Inactivity Induces Resistance to the Metabolic Benefits Following Acute Exercise, a study published in the Journal of Applied Psychology shows that a sedentary life boosts your exercise resistance.
What should be the benefits of a one-hour-a-day workout?
- Improvement of insulin sensitivity and glucose tolerance;
- The rise in triglycerides circulating in your blood will shrink;
- It produces changes in the parts of the brain that regulate stress and anxiety.
Office jobs, sedentary lifestyle, in general, make you “immune” to physical exercises
Researchers fed ten volunteers with high-fat and high sugar food while sitting for more than 13 hours a day and taking only around 4000 steps. Four days of prolonged sitting without exercise were compared to four days of prolonged sitting with a 1-hr of treadmill exercise on the evening of the fourth day. Still, blood sugar, insulin, and triglyceride levels were the same whether they exercised or not.
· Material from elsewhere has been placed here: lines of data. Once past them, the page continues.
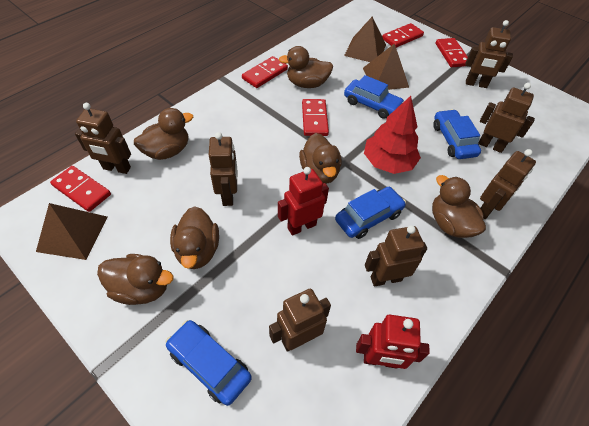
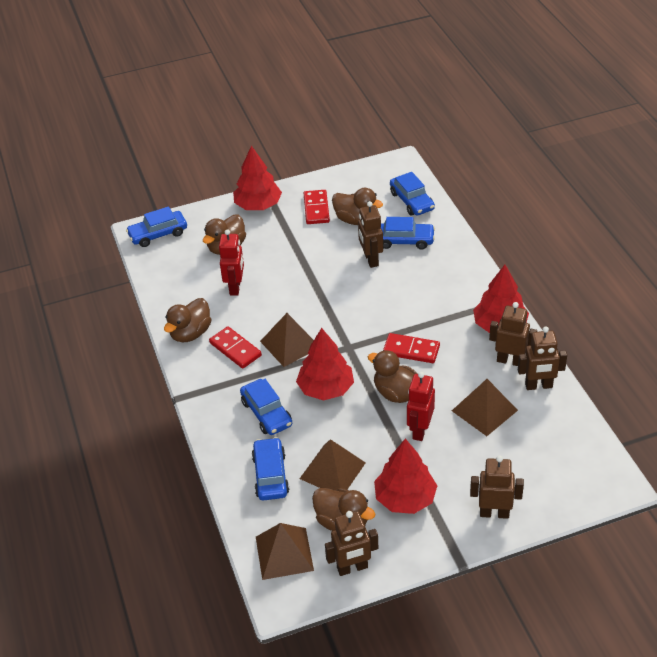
blue car: 4 -> 5
brown duck: 6 -> 5
brown pyramid: 3 -> 4
brown robot: 7 -> 5
red domino: 5 -> 3
red tree: 1 -> 4

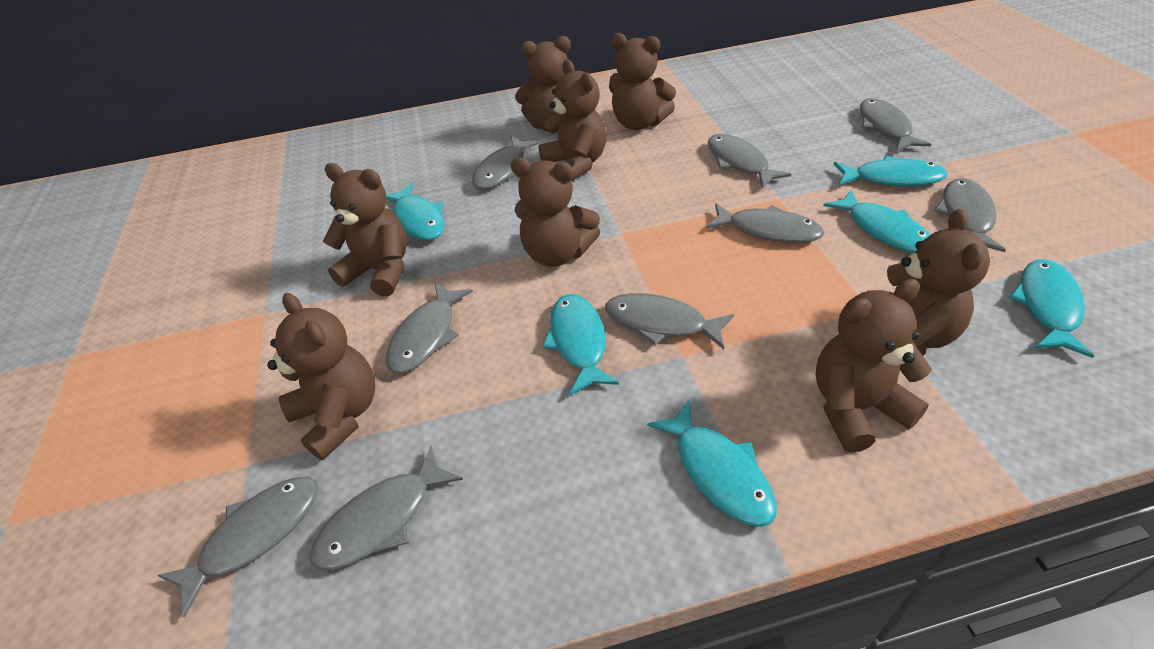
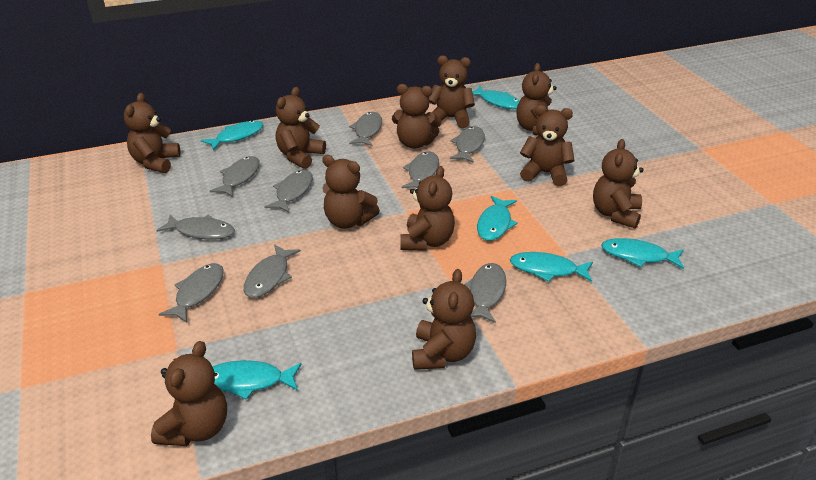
brown teddy bear: 8 -> 11

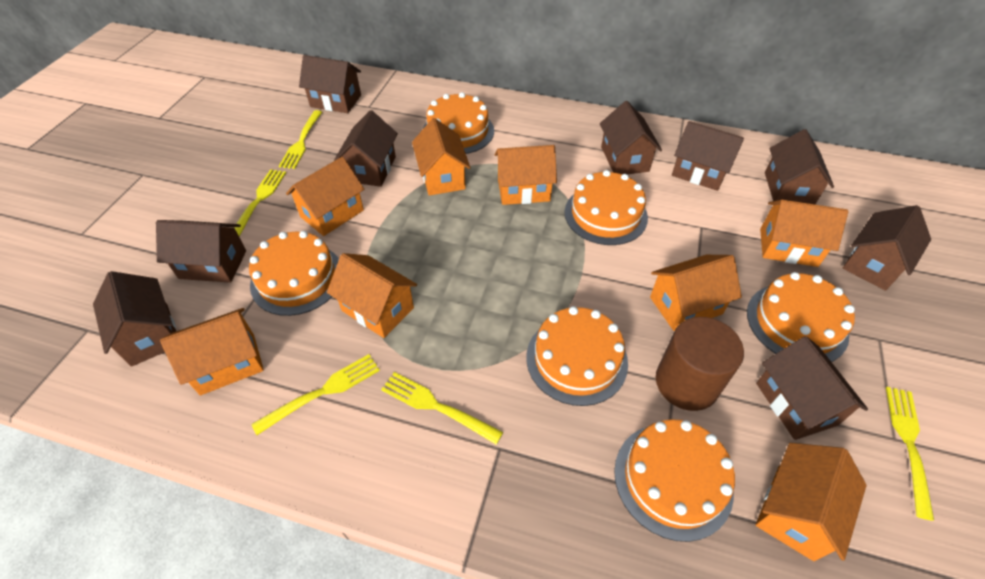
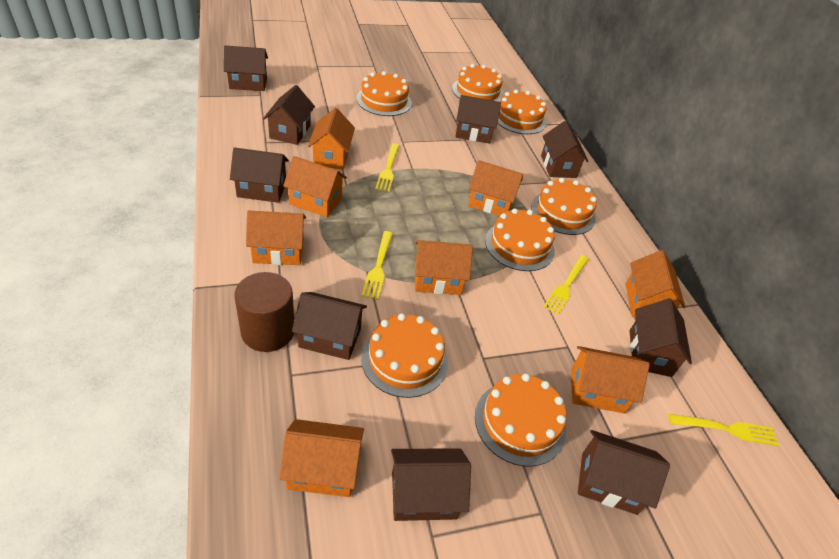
orange cake: 6 -> 7
yellow fork: 5 -> 4

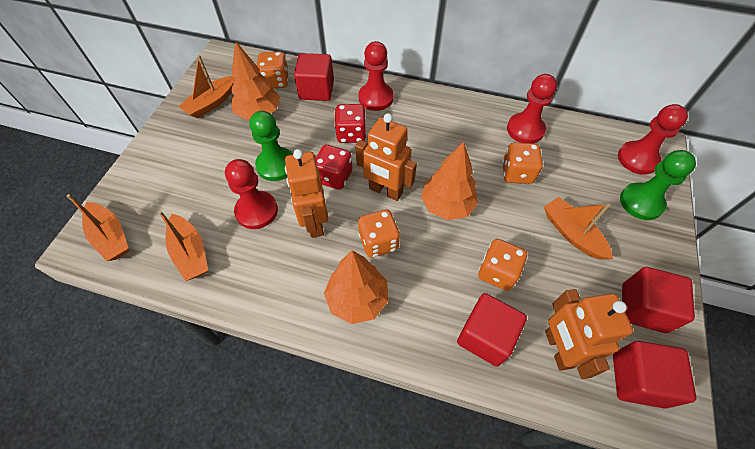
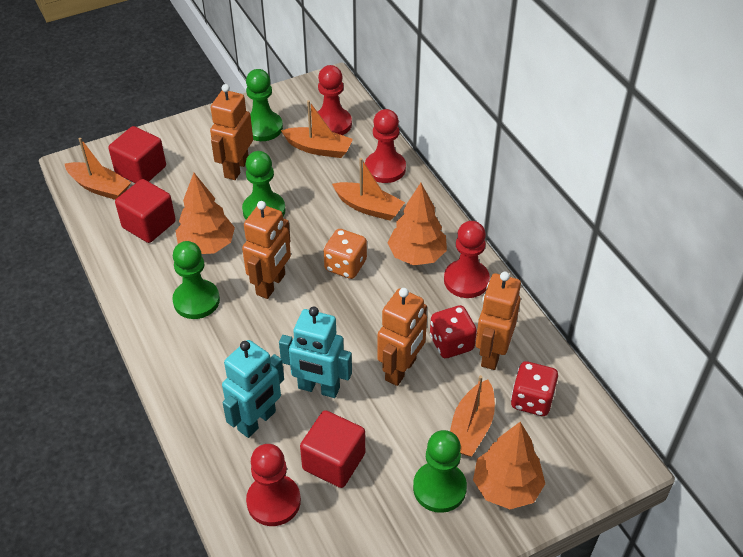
green pawn: 2 -> 4
orange dice: 4 -> 1
orange robot: 3 -> 4
red cube: 4 -> 3
turquoise robot: 0 -> 2

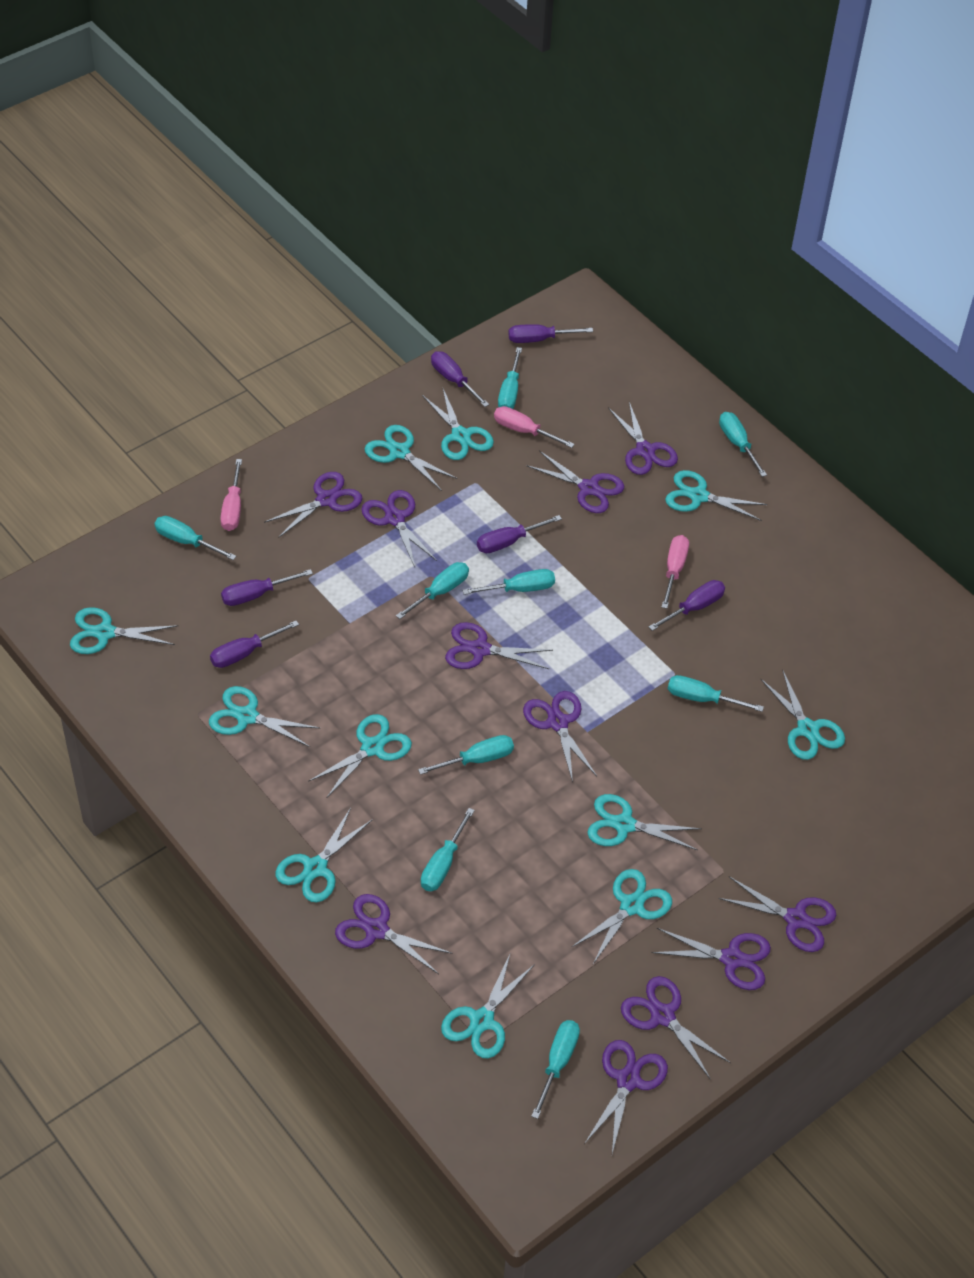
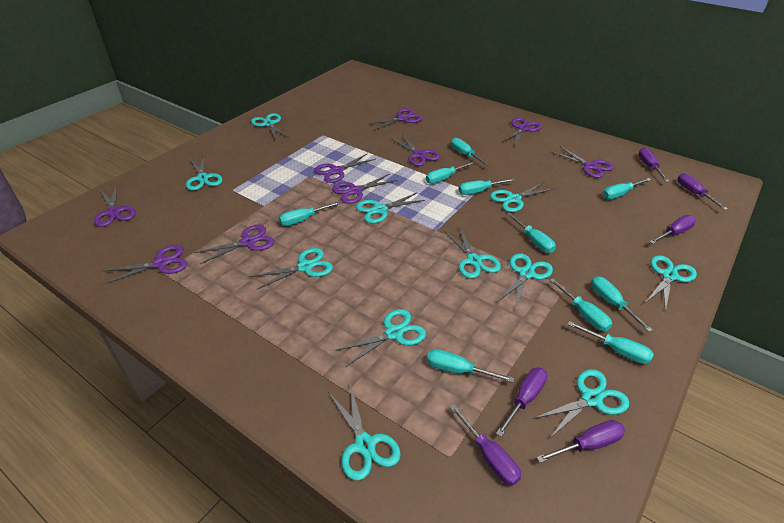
pink screwdriver: 3 -> 0
purple scissors: 11 -> 9
turquoise screwdriver: 9 -> 10

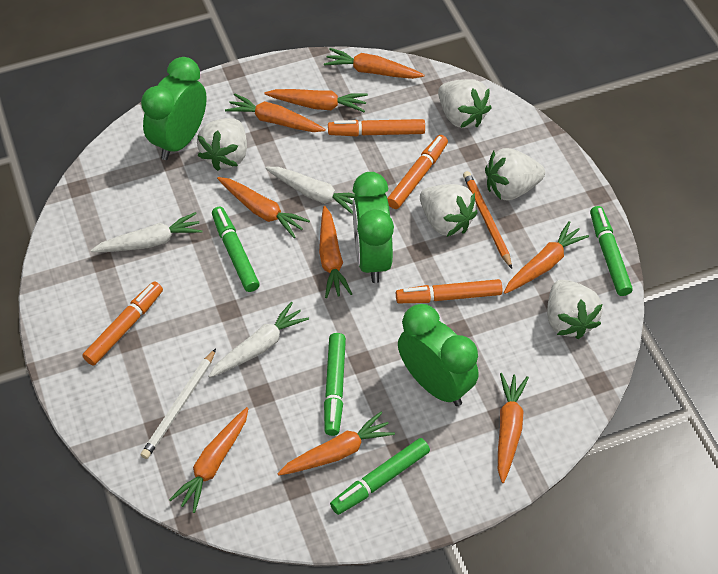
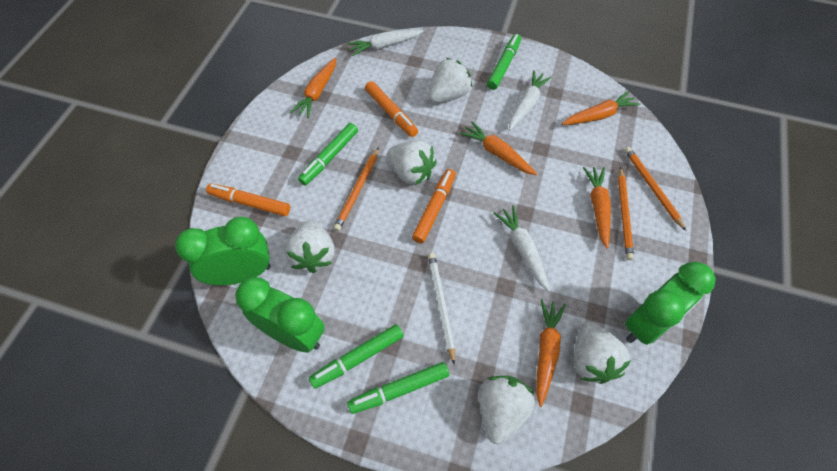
orange carrot: 9 -> 5
orange marker: 4 -> 3
orange pencil: 1 -> 3

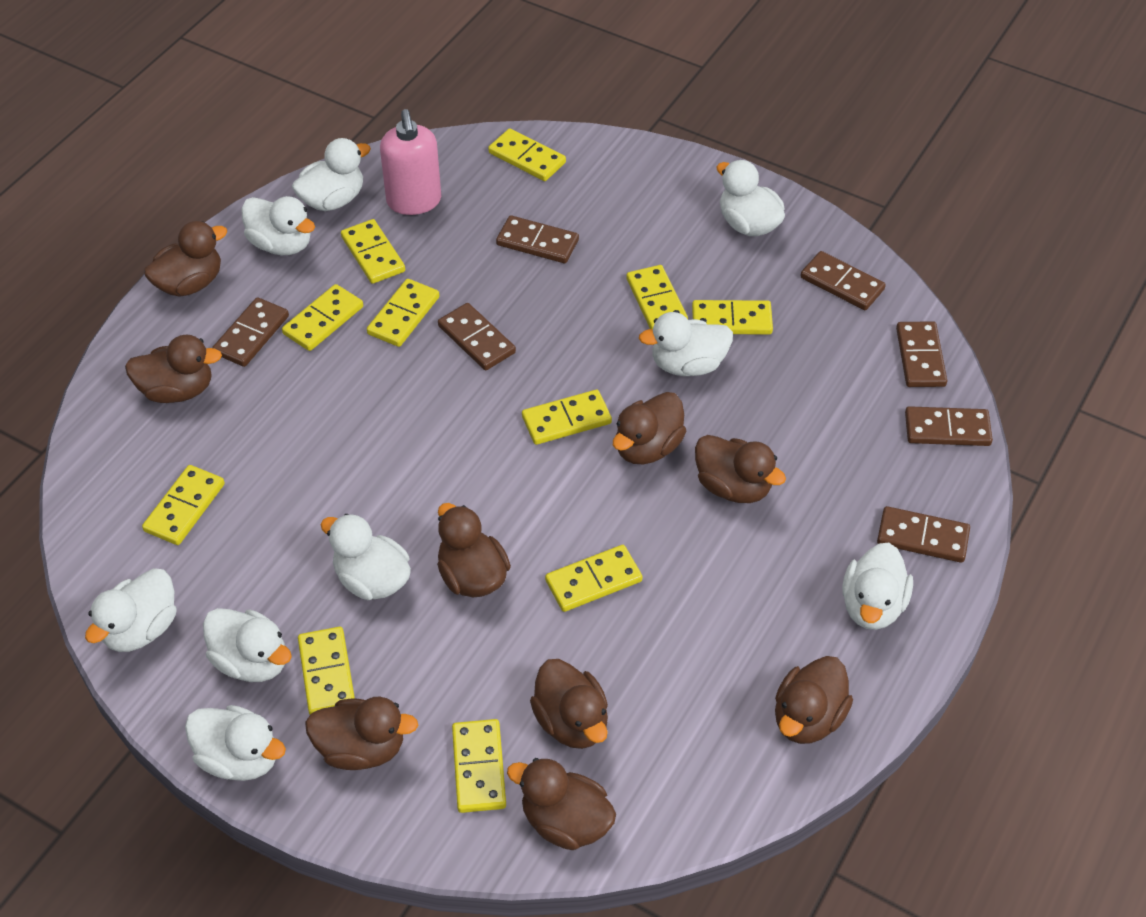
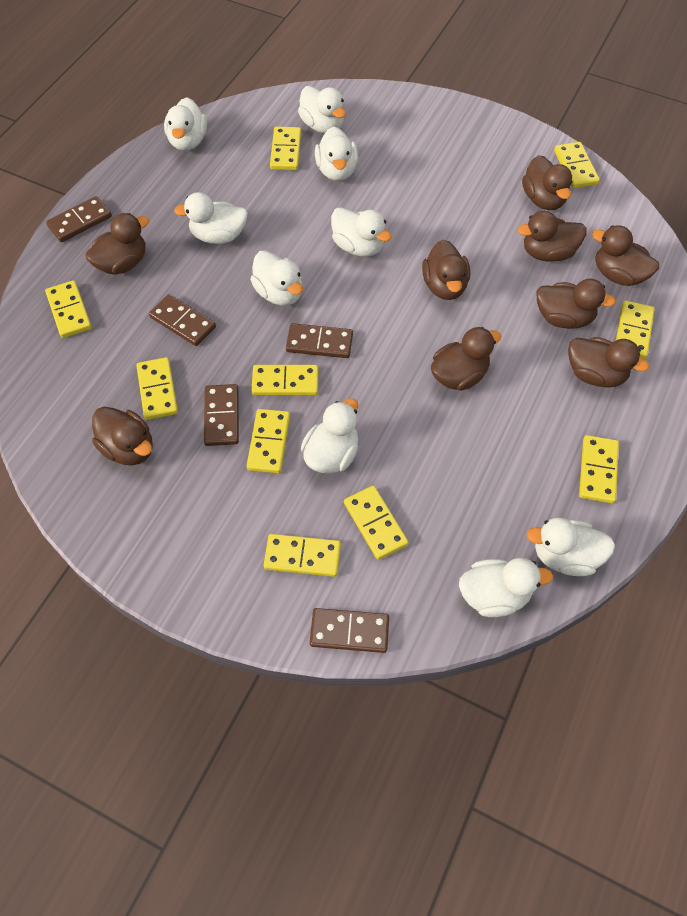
brown domino: 7 -> 5
pink soap dispenser: 1 -> 0
yellow domino: 11 -> 10

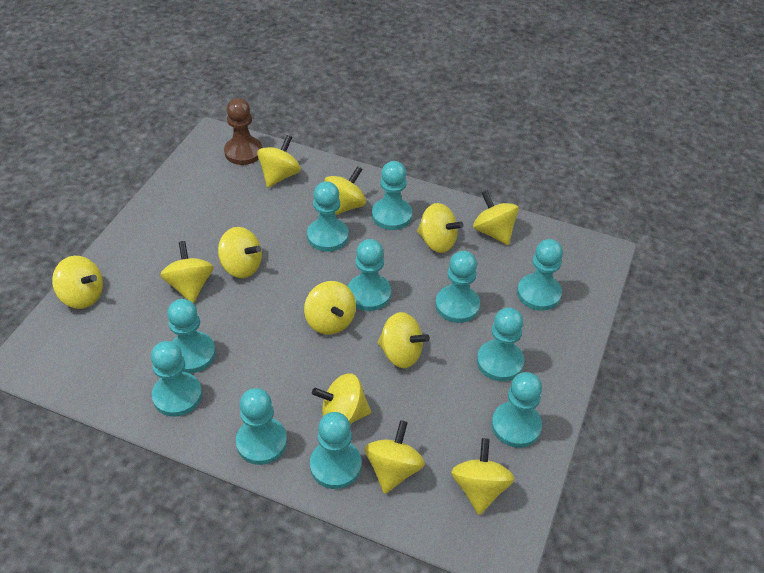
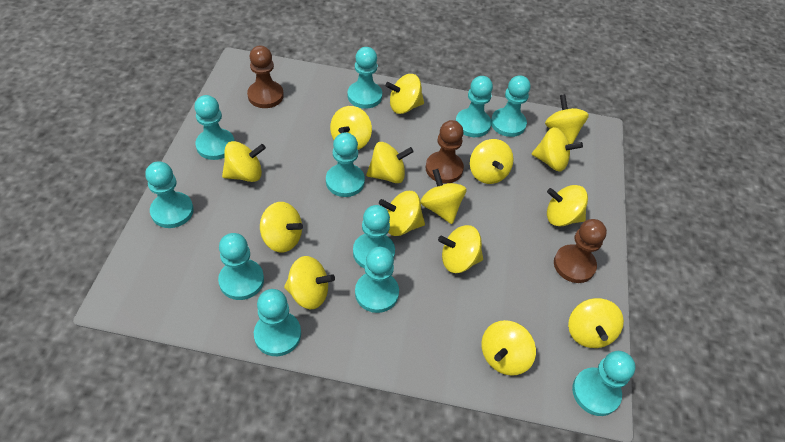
brown pawn: 1 -> 3
yellow spinning top: 12 -> 15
According to Dr. Edward Coyle, director of the University of Texas’s Human Performance Laboratory, taking 8000 to 10000 steps every day should be enough not to make your body immune to exercises. But the Canadian Society for Exercise Physiology recommends children a 24-Hour Movement Guideline that incorporates sitting, sleeping, and activity. “In a lot of ways, it makes more sense to focus on the combinations of these behaviors, rather than looking at them in isolation,” Dr. Travis Saunders, a University of Prince Edward Island researcher who studies sedentary behavior, said.
People should definitely find ways to make as much movement as they can during their busy schedule, thus to have the desired results when they hit the gym.